> [Activity]:
Please arrange every line of the listing below as a numbered list, leaving out any blank lines.

> [Stored data entries]:
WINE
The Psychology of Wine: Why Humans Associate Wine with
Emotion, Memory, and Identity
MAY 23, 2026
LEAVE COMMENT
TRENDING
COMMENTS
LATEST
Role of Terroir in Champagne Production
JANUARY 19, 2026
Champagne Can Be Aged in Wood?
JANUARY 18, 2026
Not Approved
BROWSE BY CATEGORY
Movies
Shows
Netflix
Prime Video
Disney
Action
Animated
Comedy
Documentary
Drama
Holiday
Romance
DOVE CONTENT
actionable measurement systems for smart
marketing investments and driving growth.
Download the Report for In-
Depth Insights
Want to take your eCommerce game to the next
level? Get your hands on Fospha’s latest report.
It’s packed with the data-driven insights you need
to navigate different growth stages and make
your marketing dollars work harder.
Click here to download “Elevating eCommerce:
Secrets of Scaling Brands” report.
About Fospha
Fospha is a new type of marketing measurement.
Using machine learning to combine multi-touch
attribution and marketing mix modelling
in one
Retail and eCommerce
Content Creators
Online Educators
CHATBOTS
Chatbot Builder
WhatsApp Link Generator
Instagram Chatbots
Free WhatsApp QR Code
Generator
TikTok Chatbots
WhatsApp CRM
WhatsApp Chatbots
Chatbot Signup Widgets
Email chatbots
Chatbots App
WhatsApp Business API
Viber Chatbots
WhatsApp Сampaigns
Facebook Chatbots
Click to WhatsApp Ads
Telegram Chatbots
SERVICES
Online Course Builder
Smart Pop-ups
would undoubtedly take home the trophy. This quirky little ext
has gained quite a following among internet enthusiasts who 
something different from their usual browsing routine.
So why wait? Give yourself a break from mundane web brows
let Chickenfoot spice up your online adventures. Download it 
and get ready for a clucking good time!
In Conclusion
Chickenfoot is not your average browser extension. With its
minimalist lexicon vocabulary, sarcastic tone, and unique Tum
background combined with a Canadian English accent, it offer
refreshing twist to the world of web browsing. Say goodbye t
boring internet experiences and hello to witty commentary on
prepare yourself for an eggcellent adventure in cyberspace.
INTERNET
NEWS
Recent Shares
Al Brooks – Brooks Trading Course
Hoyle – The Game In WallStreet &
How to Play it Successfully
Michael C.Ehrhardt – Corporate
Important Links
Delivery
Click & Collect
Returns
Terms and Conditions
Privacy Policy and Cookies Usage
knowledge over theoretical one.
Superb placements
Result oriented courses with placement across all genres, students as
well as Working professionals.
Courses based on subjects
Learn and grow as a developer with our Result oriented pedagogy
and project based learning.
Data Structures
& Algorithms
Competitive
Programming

> [Task result]:
1. WINE
2. The Psychology of Wine: Why Humans Associate Wine with
3. Emotion, Memory, and Identity
4. MAY 23, 2026
5. LEAVE COMMENT
6. TRENDING
7. COMMENTS
8. LATEST
9. Role of Terroir in Champagne Production
10. JANUARY 19, 2026
11. Champagne Can Be Aged in Wood?
12. JANUARY 18, 2026
13. Not Approved
14. BROWSE BY CATEGORY
15. Movies
16. Shows
17. Netflix
18. Prime Video
19. Disney
20. Action
21. Animated
22. Comedy
23. Documentary
24. Drama
25. Holiday
26. Romance
27. DOVE CONTENT
28. actionable measurement systems for smart
29. marketing investments and driving growth.
30. Download the Report for In-
31. Depth Insights
32. Want to take your eCommerce game to the next
33. level? Get your hands on Fospha’s latest report.
34. It’s packed with the data-driven insights you need
35. to navigate different growth stages and make
36. your marketing dollars work harder.
37. Click here to download “Elevating eCommerce:
38. Secrets of Scaling Brands” report.
39. About Fospha
40. Fospha is a new type of marketing measurement.
41. Using machine learning to combine multi-touch
42. attribution and marketing mix modelling
43. in one
44. Retail and eCommerce
45. Content Creators
46. Online Educators
47. CHATBOTS
48. Chatbot Builder
49. WhatsApp Link Generator
50. Instagram Chatbots
51. Free WhatsApp QR Code
52. Generator
53. TikTok Chatbots
54. WhatsApp CRM
55. WhatsApp Chatbots
56. Chatbot Signup Widgets
57. Email chatbots
58. Chatbots App
59. WhatsApp Business API
60. Viber Chatbots
61. WhatsApp Сampaigns
62. Facebook Chatbots
63. Click to WhatsApp Ads
64. Telegram Chatbots
65. SERVICES
66. Online Course Builder
67. Smart Pop-ups
68. would undoubtedly take home the trophy. This quirky little ext
69. has gained quite a following among internet enthusiasts who 
70. something different from their usual browsing routine.
71. So why wait? Give yourself a break from mundane web brows
72. let Chickenfoot spice up your online adventures. Download it 
73. and get ready for a clucking good time!
74. In Conclusion
75. Chickenfoot is not your average browser extension. With its
76. minimalist lexicon vocabulary, sarcastic tone, and unique Tum
77. background combined with a Canadian English accent, it offer
78. refreshing twist to the world of web browsing. Say goodbye t
79. boring internet experiences and hello to witty commentary on
80. prepare yourself for an eggcellent adventure in cyberspace.
81. INTERNET
82. NEWS
83. Recent Shares
84. Al Brooks – Brooks Trading Course
85. Hoyle – The Game In WallStreet &
86. How to Play it Successfully
87. Michael C.Ehrhardt – Corporate
88. Important Links
89. Delivery
90. Click & Collect
91. Returns
92. Terms and Conditions
93. Privacy Policy and Cookies Usage
94. knowledge over theoretical one.
95. Superb placements
96. Result oriented courses with placement across all genres, students as
97. well as Working professionals.
98. Courses based on subjects
99. Learn and grow as a developer with our Result oriented pedagogy
100. and project based learning.
101. Data Structures
102. & Algorithms
103. Competitive
104. Programming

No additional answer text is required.